Recordemos que Roland Barthes —un autor muy querido por Rita— distinguía, en la mirada sobre la fotografía, dos instancias: la del studium que pertenece al tranquilizador dominio del saber cultural (a sus pactos y convenciones, a sus legados) y la del punctum -lo que desorganiza el cuadro general de los aprendizajes, de las definiciones de conocimiento, con su furtivo o violento escape hacia algo perturbador, extraño o discordante. Podríamos proyectar _creo- sobre el libro de Rita esta misma polaridad que lo divide entre composición y desarreglo: entre mesura y desmesura, entre pudor y descaro, entre autocontrol y frenesí, entre portarse bien («La madre fotografía») y portarse mal («Yo la peor de todas»). Por un lado, por el lado del studium, es decir, por el lado de lo convenido y de lo aprobado, están -en el libro- las lecturas autorizadas de un riguroso corpus artístico que la autora realiza con el instrumento de una crítica teóricamente bien entrenada. Por otro lado, el del punctum, está lo que escapa al meditado control del saber aplicado; están las irreverencias de lo que ella misma, en su epílogo, llama «embriagarse, excederse y perder la compostura». Es gracias a ese punctum del motivo histérico que el libro arma, para mí, su furtivo y loco escape hacia algo punzantemente singular.

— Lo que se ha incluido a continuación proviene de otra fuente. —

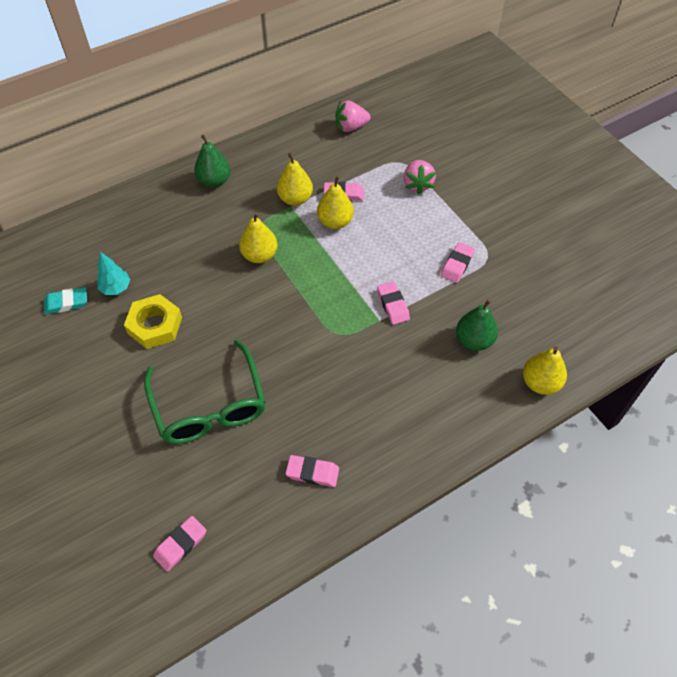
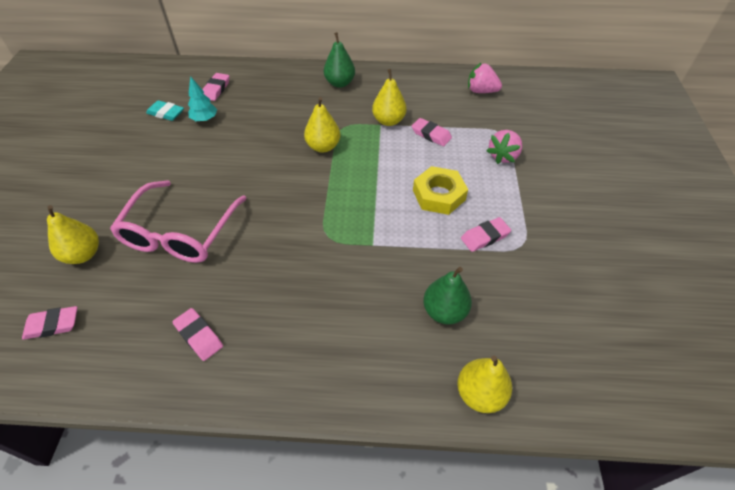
camera: 35 degrees right, 5 degrees down
yellow nut [124,294,182,349] -> yellow nut moved to [413,166,468,215]
green glasses [144,340,266,444] -> pink glasses [110,180,247,263]
yellow pear [317,176,354,229] -> yellow pear moved to [47,205,99,264]
pink eraser [377,281,410,325] -> pink eraser moved to [202,73,229,101]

El punctum del libro (su magnético punto de concentración de energías y disparos) está, creo, en la audacia y zafadura con la que la distribución del texto organiza su propia puesta en escena alrededor del emblema histérico; una puesta en escena dividida entre artificios de seducción, laberinto de las poses y sincero don de identidad; una puesta en escena que conjuga memoria e historia, fotografía y autorretrato, cuerpo y escritura, historia e histeria, en una cadena de afectos y efectos hipersensible al fulgor, la intermitencia, el espasmo, la contorsión, la convulsión, la conmoción.

Nelly Richard
Abril 2002
1 Judith Butler, Mecanismos psíquicos del poder; teorías sobre la sujeción, Madrid, Cátedra, 2001.
2 Georges Didid-Huberman, Invention de l´hystérie: Charcot et l´iconographie de La Salpetriere, Paris, macula, 1982).